Work to complete
Find "#### 19.3.4.1 用 WeakMap 缓存计算结果" in the records that follow; print that line and each subsequent line through the last one, verbatim and with nothing added.

Input data
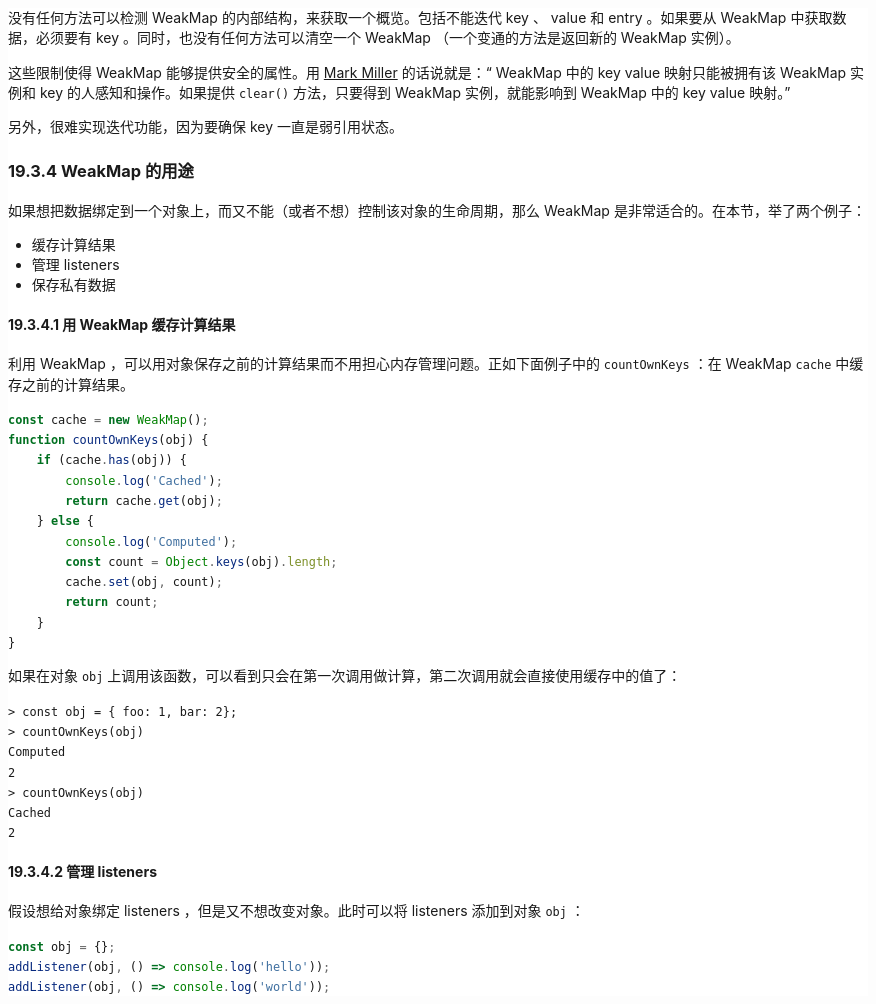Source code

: 没有任何方法可以检测 WeakMap 的内部结构，来获取一个概览。包括不能迭代 key 、 value 和 entry 。如果要从 WeakMap 中获取数据，必须要有 key 。同时，也没有任何方法可以清空一个 WeakMap （一个变通的方法是返回新的 WeakMap 实例）。

这些限制使得 WeakMap 能够提供安全的属性。用 [Mark Miller](https://github.com/rwaldron/tc39-notes/blob/master/es6/2014-11/nov-19.md#412-should-weakmapweakset-have-a-clear-method-markm) 的话说就是：“ WeakMap 中的 key value 映射只能被拥有该 WeakMap 实例和 key 的人感知和操作。如果提供 `clear()` 方法，只要得到 WeakMap 实例，就能影响到 WeakMap 中的 key value 映射。”

另外，很难实现迭代功能，因为要确保 key 一直是弱引用状态。

### 19.3.4 WeakMap 的用途

如果想把数据绑定到一个对象上，而又不能（或者不想）控制该对象的生命周期，那么 WeakMap 是非常适合的。在本节，举了两个例子：

* 缓存计算结果
* 管理 listeners
* 保存私有数据

#### 19.3.4.1 用 WeakMap 缓存计算结果

利用 WeakMap ，可以用对象保存之前的计算结果而不用担心内存管理问题。正如下面例子中的 `countOwnKeys` ：在 WeakMap `cache` 中缓存之前的计算结果。

```js
const cache = new WeakMap();
function countOwnKeys(obj) {
    if (cache.has(obj)) {
        console.log('Cached');
        return cache.get(obj);
    } else {
        console.log('Computed');
        const count = Object.keys(obj).length;
        cache.set(obj, count);
        return count;
    }
}
```

如果在对象 `obj` 上调用该函数，可以看到只会在第一次调用做计算，第二次调用就会直接使用缓存中的值了：

```
> const obj = { foo: 1, bar: 2};
> countOwnKeys(obj)
Computed
2
> countOwnKeys(obj)
Cached
2
```

#### 19.3.4.2 管理 listeners

假设想给对象绑定 listeners ，但是又不想改变对象。此时可以将 listeners 添加到对象 `obj` ：

```js
const obj = {};
addListener(obj, () => console.log('hello'));
addListener(obj, () => console.log('world'));
```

Answer to this problem
#### 19.3.4.1 用 WeakMap 缓存计算结果

利用 WeakMap ，可以用对象保存之前的计算结果而不用担心内存管理问题。正如下面例子中的 `countOwnKeys` ：在 WeakMap `cache` 中缓存之前的计算结果。

```js
const cache = new WeakMap();
function countOwnKeys(obj) {
    if (cache.has(obj)) {
        console.log('Cached');
        return cache.get(obj);
    } else {
        console.log('Computed');
        const count = Object.keys(obj).length;
        cache.set(obj, count);
        return count;
    }
}
```

如果在对象 `obj` 上调用该函数，可以看到只会在第一次调用做计算，第二次调用就会直接使用缓存中的值了：

```
> const obj = { foo: 1, bar: 2};
> countOwnKeys(obj)
Computed
2
> countOwnKeys(obj)
Cached
2
```

#### 19.3.4.2 管理 listeners

假设想给对象绑定 listeners ，但是又不想改变对象。此时可以将 listeners 添加到对象 `obj` ：

```js
const obj = {};
addListener(obj, () => console.log('hello'));
addListener(obj, () => console.log('world'));
```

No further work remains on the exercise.